Of course, many other diligent analysts follow the same advice, and for those who aspire to Silver’s success, his approach can be somewhat readily adopted. “The methodology’s fairly well disclosed,” he states. “I’m not going to provide a total playbook to people, but most of it should be fairly clear…You can’t really patent [your technique],” he admits, “but you have an edge because you’re always working on it more and everyone’s caught up, while you’re making changes…so you know, you can’t just kind of create something and just sort of rest on your laurels. With the political model, even as late as two or three weeks before the election we were making adjustments to it,” he explains. “If you don’t have that advantage of getting to something first, you’re always playing catch-up.”

Resting on his laurels is the last accusation anyone could make against Silver. Besides his continued work with Baseball Prospectus and the maintenance of FiveThirtyEight, Silver is also writing a book for Penguin Press, slated for release in summer 2010. With it, Silver plans to take his quantitative analyses and his knack for producing startlingly accurate prediction models and applying them well beyond the realms of baseball and politics.

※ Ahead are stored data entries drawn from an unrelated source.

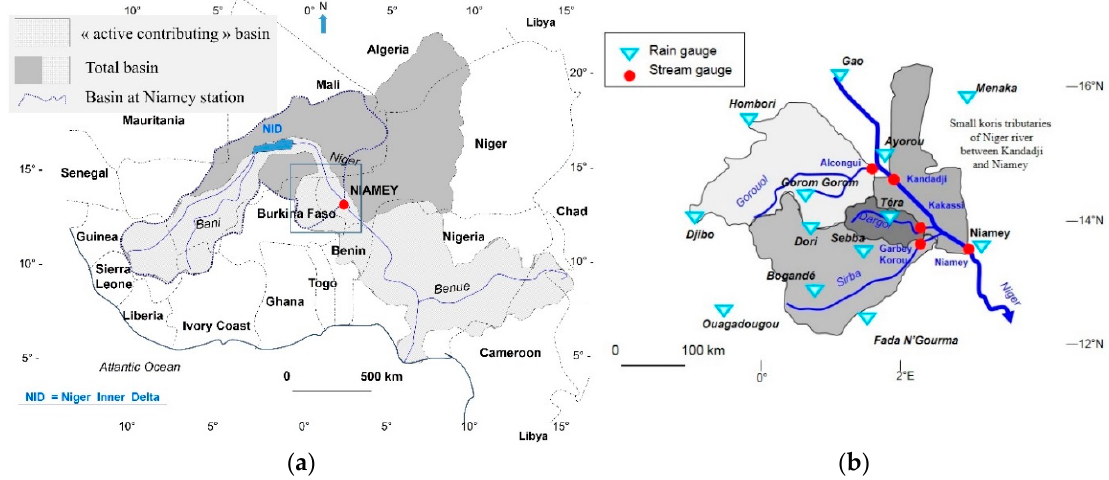
Figure 1. ( a ) Location of Middle Niger River Basin (MNRB); ( b ) topographical Gorouol, Dargol and Sirba basins with stream gauges and rain gauges location.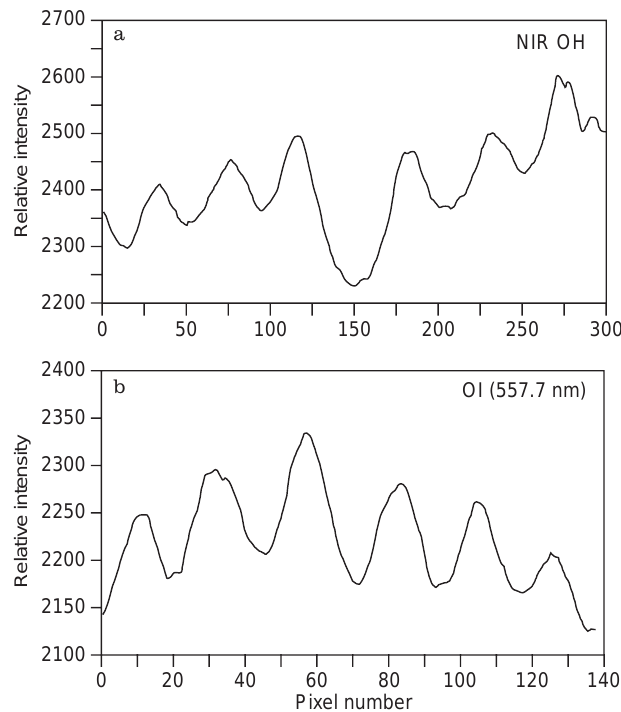
Fig. 2. Scans along the white lines across the airglow images in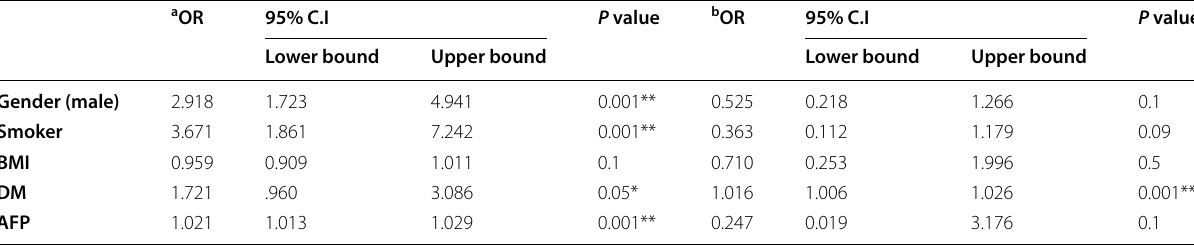
Table 5 Univariate and multivariate regression analysis of the risk factors of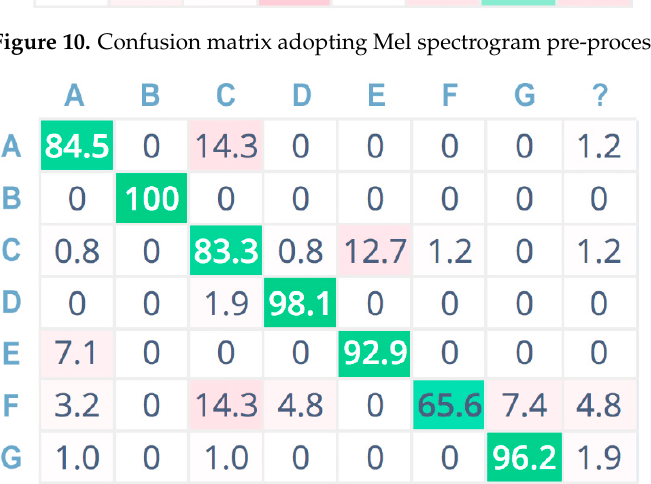
Figure 11. Confusion matrix adopting MFCC pre-processing, 32 bit.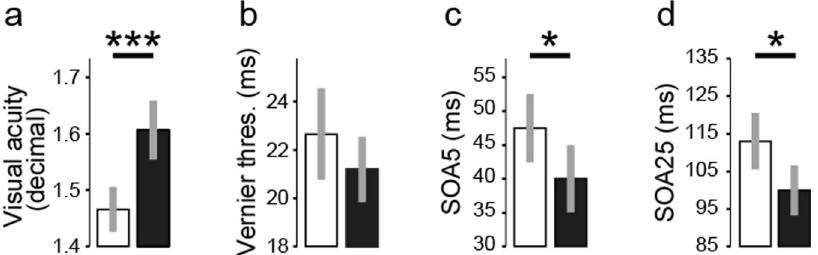
Figure 3. Sample A (Table 1): performance of females (white) and males (black) on the Freiburg visual acuity test ( a ), vernier discrimination ( b ), adding the 25 elements mask (SOA25) ( c ) or the 5 elements mask (SOA5) ( d ). Females have significantly lower visual acuity on The Freiburg visual acuity task compared to males and needed significantly longer SOAs between the vernier and the mask in order to show 75% accuracy rate. The effect size was medium for visual acuity and small for the remaining two significant tests. Error bars represent ± 2 SE of the mean. * p < 0.05, *** p <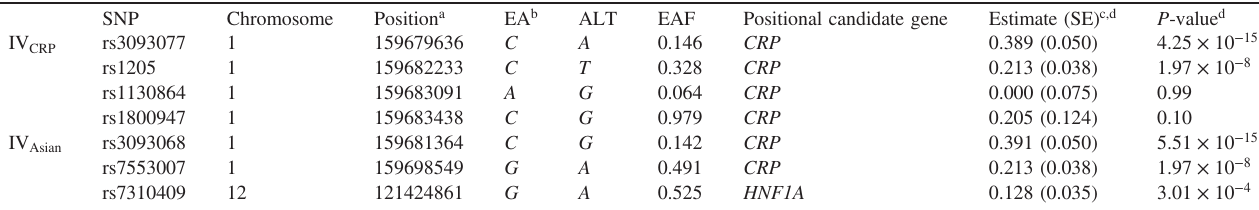
Table 2. The SNP list for the two di ff erent instrumental variables (IV CRP and IV Asian )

It’s going to be “a big kind of Freakonomics book, but I’m not sure [how it will go] because I haven’t started it yet,” he laughs. “Basically, I want to talk to forecasters and fashion [experts] and see what these people have in common.” Like fellow UofC celebrity Steven Levitt, Silver plans to analyze “stuff you don’t expect to be in a quantitatively-oriented field.”

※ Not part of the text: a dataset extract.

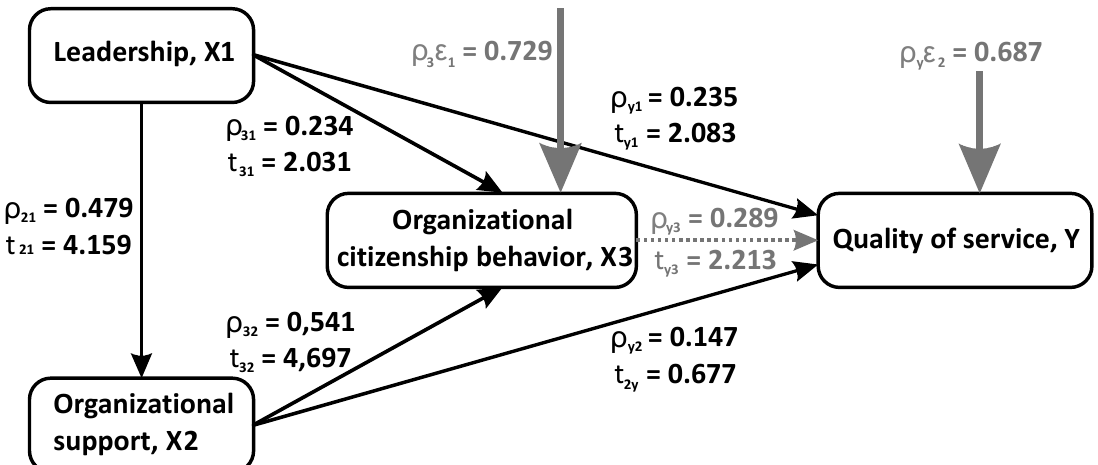
Figure 1. The summary of path coefficient test results in research structure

But political junkies, rest assured: Silver has no intention of relinquishing his role in the Beltway brouhaha. He’s got lots on the agenda for FiveThirtyEight, including the possibility of bringing on new writers. ”It’d be nice to add someone a little right of center…we don’t really tend to be a partisan site, but at the same time, if I have an opinion, I have a right to make it known,” he asserts—something devout followers have no doubt picked up upon already.

He also plans to start training his analytical eagle’s eye on Congress. “One thing we’re going to do is when there’s an important vote in the Congress, we’re going to create a box score, to see how people voted…but we also want to look at what drove people to vote a certain way. How did people vote from Texas? How did people vote who get money from the oil industry? Who needed to get re-elected? Because a lot of things that passed like sixty-three votes to thirty-five or something… people don’t really stop and think why did people vote in certain ways,” he reasons. In this way, he hopes readers will “start to understand what motivates certain congressmen—are they more concerned with their constituents or who’s giving them money?”

With coverage like that, Silver’s sure to keep his name in the spotlight, even as names like Sarah Palin (hopefully) begin to fade out. It’s an enviable position to be in, but not one without its potential pitfalls. “With the baseball stuff, there’s less pressure in a way, people don’t get mad…people don’t take it so personal—if you insult the Pittsburgh Pirates it’s not the same as insulting Sarah Palin,” he muses. But if controversy is the price of the broad relevance of Silver’s statistical analysis, he’s not about to shy away from it. Besides, in the end, you can’t argue with the numbers.